> **Text shown**
>>>>

# Action Videos -- Lexi in "super slow mo" (240 fps)



## hcdoxies (Sep 22, 2010)

Hubby got a new camera that shoots in "super slow mow" - 240 fps. We've been having fun with Lexi


----------



## pandaparade (Dec 29, 2010)

Oh man, I dont have facebook : (


----------



## hcdoxies (Sep 22, 2010)

pandaparade said:


> Oh man, I dont have facebook : (


Can you not still view it? Let me change it...


----------



## hcdoxies (Sep 22, 2010)

Ok try again!


----------



## pandaparade (Dec 29, 2010)

Now it says removed or private, most likely still private.


----------



## hcdoxies (Sep 22, 2010)

OK I uploaded them to YouTube and put those in the post


----------



## mischiefgrrl (Oct 28, 2010)

Those are soooo adorable! I just love the slo-mo action!


----------



## pandaparade (Dec 29, 2010)

aww yay I can see them. Great videos, I love super slow motion.


----------



## Northwoods10 (Nov 22, 2010)

:laugh: Those are great!!

What kind of camera did your husband get that does that??


----------



## hcdoxies (Sep 22, 2010)

<<<<

> **Supplied information**
>>>>

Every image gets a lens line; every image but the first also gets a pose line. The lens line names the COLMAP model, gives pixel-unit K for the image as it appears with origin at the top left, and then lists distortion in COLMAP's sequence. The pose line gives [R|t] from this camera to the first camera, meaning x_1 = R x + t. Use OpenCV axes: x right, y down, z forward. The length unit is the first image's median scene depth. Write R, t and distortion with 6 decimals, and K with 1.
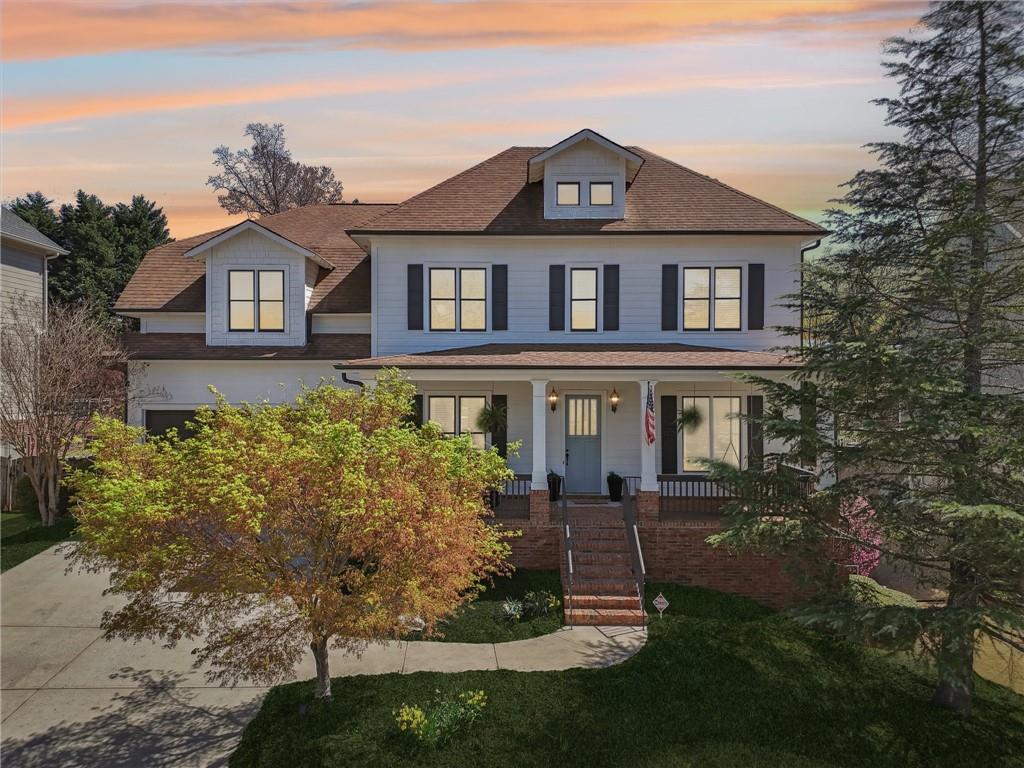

<<<<
>>>>

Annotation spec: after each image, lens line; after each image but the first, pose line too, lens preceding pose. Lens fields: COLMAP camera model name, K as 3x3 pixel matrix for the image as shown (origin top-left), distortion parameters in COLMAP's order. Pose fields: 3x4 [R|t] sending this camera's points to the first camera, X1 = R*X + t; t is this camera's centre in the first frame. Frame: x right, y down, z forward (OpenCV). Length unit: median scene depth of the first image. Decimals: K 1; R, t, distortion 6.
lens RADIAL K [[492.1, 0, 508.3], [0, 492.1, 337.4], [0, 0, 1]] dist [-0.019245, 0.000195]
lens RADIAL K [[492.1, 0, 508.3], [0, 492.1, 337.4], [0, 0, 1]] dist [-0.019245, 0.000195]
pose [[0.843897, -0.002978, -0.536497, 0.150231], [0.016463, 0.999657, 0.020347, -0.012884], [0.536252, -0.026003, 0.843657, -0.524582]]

<<<<
>>>>

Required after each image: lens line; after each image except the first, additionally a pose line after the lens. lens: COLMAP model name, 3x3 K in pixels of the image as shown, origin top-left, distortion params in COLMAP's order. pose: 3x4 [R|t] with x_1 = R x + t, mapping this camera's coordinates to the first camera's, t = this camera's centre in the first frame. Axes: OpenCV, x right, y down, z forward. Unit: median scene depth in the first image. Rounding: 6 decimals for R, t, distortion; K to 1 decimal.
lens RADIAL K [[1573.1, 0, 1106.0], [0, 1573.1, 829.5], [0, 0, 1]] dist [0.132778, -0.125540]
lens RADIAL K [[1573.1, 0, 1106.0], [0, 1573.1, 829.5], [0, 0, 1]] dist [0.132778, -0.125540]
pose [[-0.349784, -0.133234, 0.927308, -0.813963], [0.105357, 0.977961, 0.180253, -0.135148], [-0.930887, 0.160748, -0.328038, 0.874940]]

<<<<

> **Explore the material**
a. List every username that posts in the slow-motion video thread.
b. Copy the part of the slow-motion video thread starting with "Those are soooo" and going on through "super slow motion.".
c. Continue the slow-motion video thread from the point where it stops.

> **Solved tasks**
a. hcdoxies, pandaparade, mischiefgrrl, Northwoods10

b.
Those are soooo adorable! I just love the slo-mo action!


----------



## pandaparade (Dec 29, 2010)

aww yay I can see them. Great videos, I love super slow motion.

c.
Thanks guys! We've been having A LOT of fun with this feature!!!

It's a Canon Elph 300HS

It's been really cool! We have a big DSLR that we use and we love it... but this one is so nice because it's so small. (we call the DSLR the neck-weight) While the pictures from the Elph don't have that "magic" that the DSLR captures, it's still very cool


----------



## pandaparade (Dec 29, 2010)

Man theres this one camera, a Casio EX-F1, I want it so bad, it is capable of a good amount of FPS. I have always wanted it for agility and running with doggies but never wanted to spend a lot on just that lol.
That is a sample of the quality and the slow motion speed it can get ;__;


----------



## dmgmn (Apr 24, 2011)

those are some awesome shots!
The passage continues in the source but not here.